---- Extracted text

A Study of BMS-986466 With Adagrasib With or Without Cetuximab in Participants With Kirsten Rat Sarcoma Virus Glycine 12 to Cysteine (KRAS G12C)-Mutant Solid Tumors

Phase 1

Terminated

• Conditions: Advanced Solid Tumors
• Interventions: Drug: BMS-986466; Drug: Adagrasib; Drug: Cetuximab

• Registration Number: NCT06024174
• Lead Sponsor: Bristol-Myers Squibb

Brief Summary

The purpose of this study is to find a safe, tolerable, and efficacious dose of BMS-986466 when given orally, in combination with adagrasib with or without cetuximab in participants with advanced KRAS G12C-mutant non-small cell lung cancer (NSCLC), pancreatic duct adenocarcinoma (PDAC), biliary tract cancer (BTC), or colorectal cancer (CRC).

--------
---- Entries provided

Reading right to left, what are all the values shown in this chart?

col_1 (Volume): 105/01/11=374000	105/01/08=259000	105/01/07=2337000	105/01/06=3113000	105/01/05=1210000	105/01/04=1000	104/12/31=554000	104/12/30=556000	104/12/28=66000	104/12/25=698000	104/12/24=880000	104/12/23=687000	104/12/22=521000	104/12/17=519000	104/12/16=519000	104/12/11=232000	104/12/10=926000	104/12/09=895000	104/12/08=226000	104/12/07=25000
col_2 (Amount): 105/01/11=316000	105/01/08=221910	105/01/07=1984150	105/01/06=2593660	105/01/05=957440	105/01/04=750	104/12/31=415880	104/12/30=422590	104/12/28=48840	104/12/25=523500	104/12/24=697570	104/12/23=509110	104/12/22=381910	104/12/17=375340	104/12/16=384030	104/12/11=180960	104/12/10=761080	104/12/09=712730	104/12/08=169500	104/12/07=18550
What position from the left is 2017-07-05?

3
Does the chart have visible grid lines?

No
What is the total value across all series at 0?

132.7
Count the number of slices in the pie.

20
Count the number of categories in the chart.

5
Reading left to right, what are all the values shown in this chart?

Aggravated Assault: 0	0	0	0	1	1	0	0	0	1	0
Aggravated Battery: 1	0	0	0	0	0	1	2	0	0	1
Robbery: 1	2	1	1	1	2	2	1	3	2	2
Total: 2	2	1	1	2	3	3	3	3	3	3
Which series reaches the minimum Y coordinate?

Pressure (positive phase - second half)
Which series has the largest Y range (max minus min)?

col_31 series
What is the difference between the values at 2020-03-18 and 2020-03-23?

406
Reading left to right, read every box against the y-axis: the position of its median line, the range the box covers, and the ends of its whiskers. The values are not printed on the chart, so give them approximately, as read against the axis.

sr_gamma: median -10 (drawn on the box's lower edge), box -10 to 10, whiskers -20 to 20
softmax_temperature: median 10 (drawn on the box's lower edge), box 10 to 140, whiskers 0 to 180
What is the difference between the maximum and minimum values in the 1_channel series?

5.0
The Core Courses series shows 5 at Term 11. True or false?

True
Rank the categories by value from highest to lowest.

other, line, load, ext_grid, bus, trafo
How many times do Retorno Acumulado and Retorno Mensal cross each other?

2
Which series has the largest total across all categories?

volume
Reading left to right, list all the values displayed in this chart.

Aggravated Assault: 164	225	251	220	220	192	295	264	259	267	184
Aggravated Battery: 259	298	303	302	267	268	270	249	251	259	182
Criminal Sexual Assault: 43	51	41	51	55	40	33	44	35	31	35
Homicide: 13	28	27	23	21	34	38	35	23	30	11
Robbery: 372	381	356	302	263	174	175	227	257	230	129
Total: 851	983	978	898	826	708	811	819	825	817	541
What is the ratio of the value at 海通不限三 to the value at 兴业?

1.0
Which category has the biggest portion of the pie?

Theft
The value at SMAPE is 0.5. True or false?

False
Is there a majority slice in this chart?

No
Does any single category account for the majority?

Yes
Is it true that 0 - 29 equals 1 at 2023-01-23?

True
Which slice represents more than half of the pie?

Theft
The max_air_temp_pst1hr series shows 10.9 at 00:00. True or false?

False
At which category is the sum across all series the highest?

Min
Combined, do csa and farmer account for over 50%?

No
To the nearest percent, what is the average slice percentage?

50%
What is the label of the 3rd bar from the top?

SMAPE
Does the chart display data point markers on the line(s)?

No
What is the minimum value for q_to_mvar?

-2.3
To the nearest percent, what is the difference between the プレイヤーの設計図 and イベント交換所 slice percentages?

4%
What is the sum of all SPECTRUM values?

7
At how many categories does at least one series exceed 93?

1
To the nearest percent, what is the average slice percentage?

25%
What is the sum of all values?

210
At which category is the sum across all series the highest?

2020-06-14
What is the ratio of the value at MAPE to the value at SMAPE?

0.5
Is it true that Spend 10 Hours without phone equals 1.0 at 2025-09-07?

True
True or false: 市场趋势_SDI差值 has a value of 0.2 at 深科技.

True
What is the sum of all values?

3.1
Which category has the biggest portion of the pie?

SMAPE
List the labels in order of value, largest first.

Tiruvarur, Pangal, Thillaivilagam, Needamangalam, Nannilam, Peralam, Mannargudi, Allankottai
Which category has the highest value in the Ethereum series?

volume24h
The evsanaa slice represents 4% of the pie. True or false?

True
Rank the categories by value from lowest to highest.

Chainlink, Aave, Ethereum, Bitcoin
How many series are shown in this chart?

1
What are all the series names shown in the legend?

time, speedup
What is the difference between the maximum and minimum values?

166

--------

According to the study listing on BMS-986466, which company is the lead sponsor?

Bristol-Myers Squibb